By: Jose Backer | August 8, 2020 | 429 Words
Then and Now
When Coronavirus first hit America, there was a lot of misinformation and debate regarding the use of masks in public. First, regular folks weren’t to use masks, as they were needed by medical professionals. Still, many rushed to buy face masks. It wasn’t long, however, before that official opinion from the experts changed, and people were shamed for not wearing masks.
Like most big issues today, this has become political. The right tends to be against mandated mask orders, and for a variety of reasons. Some believed that states did not have the power to legislate mask orders, and some argued that the legislation wasn’t necessary and should be left up to individual choice. Others argued that the expert opinion on masks could not be trusted after the consensus on mask-wearing appeared to change almost overnight.
States have also taken very different approaches to combat the pandemic. Almost universally, large gatherings have been banned in the states with mandated mask orders. Other policies like paid sick leave and mandatory stay-at-home orders have been reserved for the states hit hardest by the pandemic like California, Florida, New York, and New Jersey. States in the North Plains and Mountain West region have not been hit as hard by the pandemic and are more relaxed in their restrictions compared to coastal states.
Much of the debate regarding facemasks has come from opposition to what many see as unfulfillable goals in testing and mortality rates from COVID-19. Originally, stay-at-home orders of about a month were meant to flatten the curve according to expert opinion. After this month, cases continued to rise, leading many to believe that the experts don’t know any more about the pandemic than regular folk. At the same time, proponents of universal mask-wearing have argued that the opposition to face masks is the cause of the spikes in cases in recent months.
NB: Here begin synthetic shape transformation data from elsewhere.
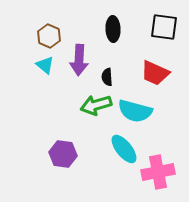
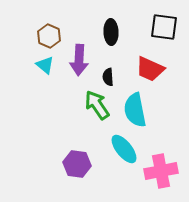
black ellipse: moved 2 px left, 3 px down
red trapezoid: moved 5 px left, 4 px up
black semicircle: moved 1 px right
green arrow: moved 1 px right; rotated 72 degrees clockwise
cyan semicircle: moved 1 px up; rotated 64 degrees clockwise
purple hexagon: moved 14 px right, 10 px down
pink cross: moved 3 px right, 1 px up
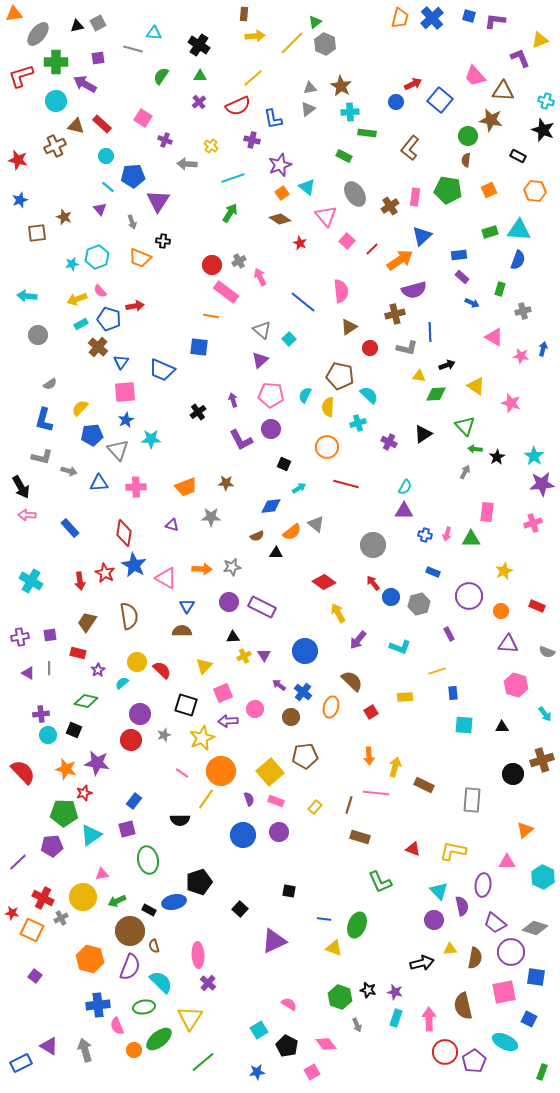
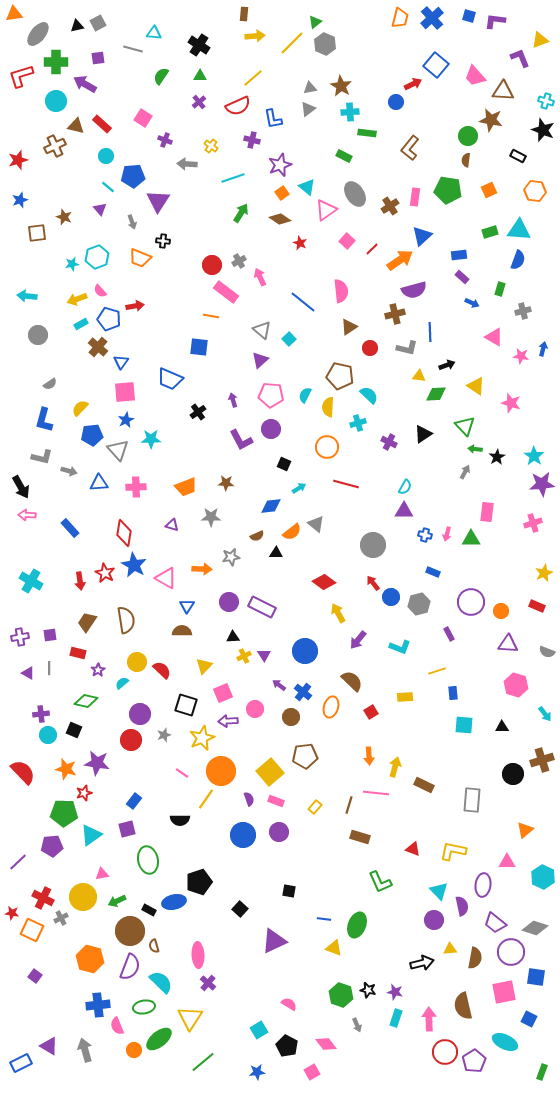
blue square at (440, 100): moved 4 px left, 35 px up
red star at (18, 160): rotated 30 degrees counterclockwise
green arrow at (230, 213): moved 11 px right
pink triangle at (326, 216): moved 6 px up; rotated 35 degrees clockwise
blue trapezoid at (162, 370): moved 8 px right, 9 px down
gray star at (232, 567): moved 1 px left, 10 px up
yellow star at (504, 571): moved 40 px right, 2 px down
purple circle at (469, 596): moved 2 px right, 6 px down
brown semicircle at (129, 616): moved 3 px left, 4 px down
green hexagon at (340, 997): moved 1 px right, 2 px up
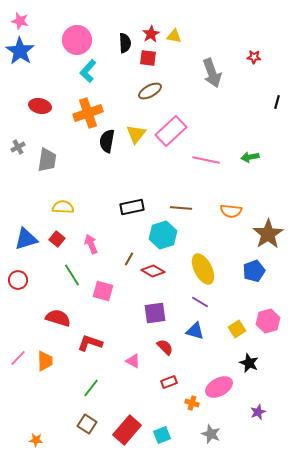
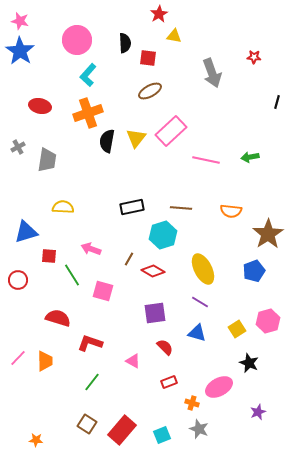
red star at (151, 34): moved 8 px right, 20 px up
cyan L-shape at (88, 71): moved 4 px down
yellow triangle at (136, 134): moved 4 px down
blue triangle at (26, 239): moved 7 px up
red square at (57, 239): moved 8 px left, 17 px down; rotated 35 degrees counterclockwise
pink arrow at (91, 244): moved 5 px down; rotated 48 degrees counterclockwise
blue triangle at (195, 331): moved 2 px right, 2 px down
green line at (91, 388): moved 1 px right, 6 px up
red rectangle at (127, 430): moved 5 px left
gray star at (211, 434): moved 12 px left, 5 px up
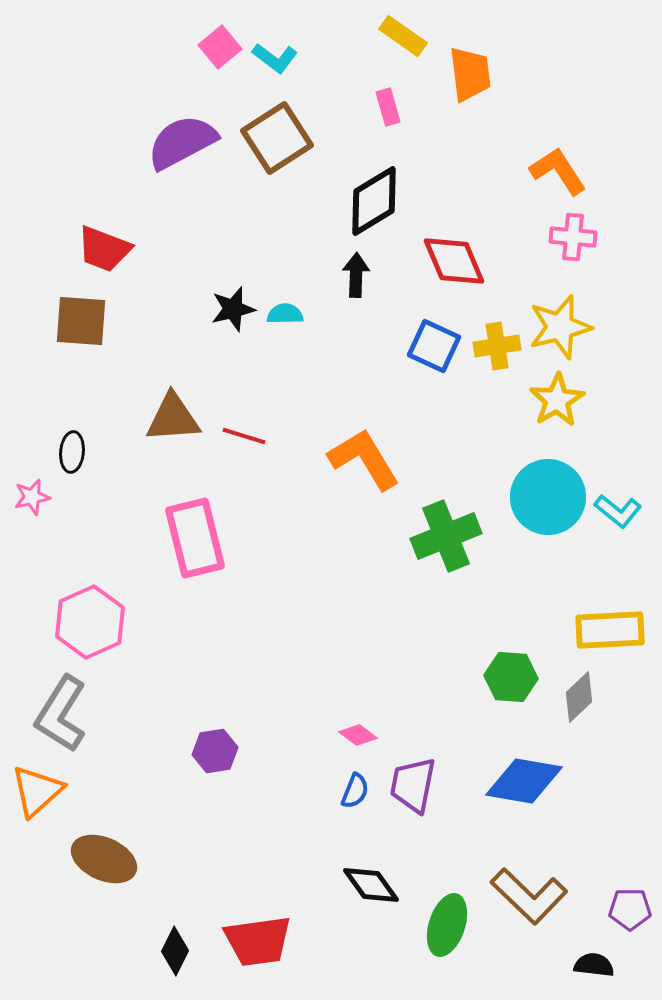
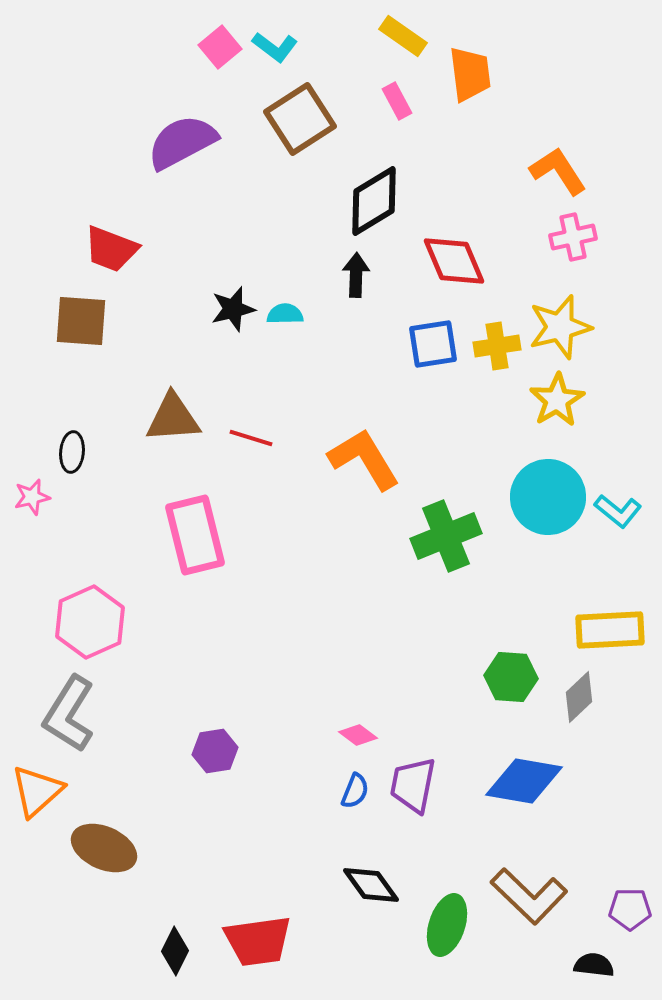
cyan L-shape at (275, 58): moved 11 px up
pink rectangle at (388, 107): moved 9 px right, 6 px up; rotated 12 degrees counterclockwise
brown square at (277, 138): moved 23 px right, 19 px up
pink cross at (573, 237): rotated 18 degrees counterclockwise
red trapezoid at (104, 249): moved 7 px right
blue square at (434, 346): moved 1 px left, 2 px up; rotated 34 degrees counterclockwise
red line at (244, 436): moved 7 px right, 2 px down
pink rectangle at (195, 538): moved 3 px up
gray L-shape at (61, 714): moved 8 px right
brown ellipse at (104, 859): moved 11 px up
Temporary, Unclear Solutions
It’s unrealistic to assume that a diverse country of more than 300 million will continue to lock itself in indefinitely. Without a clear timeline dictated beforehand, many will continue to refuse to obey government mandates, especially when the expert opinions informing these decisions have proven unsuccessful in defeating the first wave of the pandemic. Merely shouting at people to obey the government hasn’t worked and will never work without the existence of a solid, communicable plan. As of now, many states seem content mask requirements until cases plummet, but what comes after?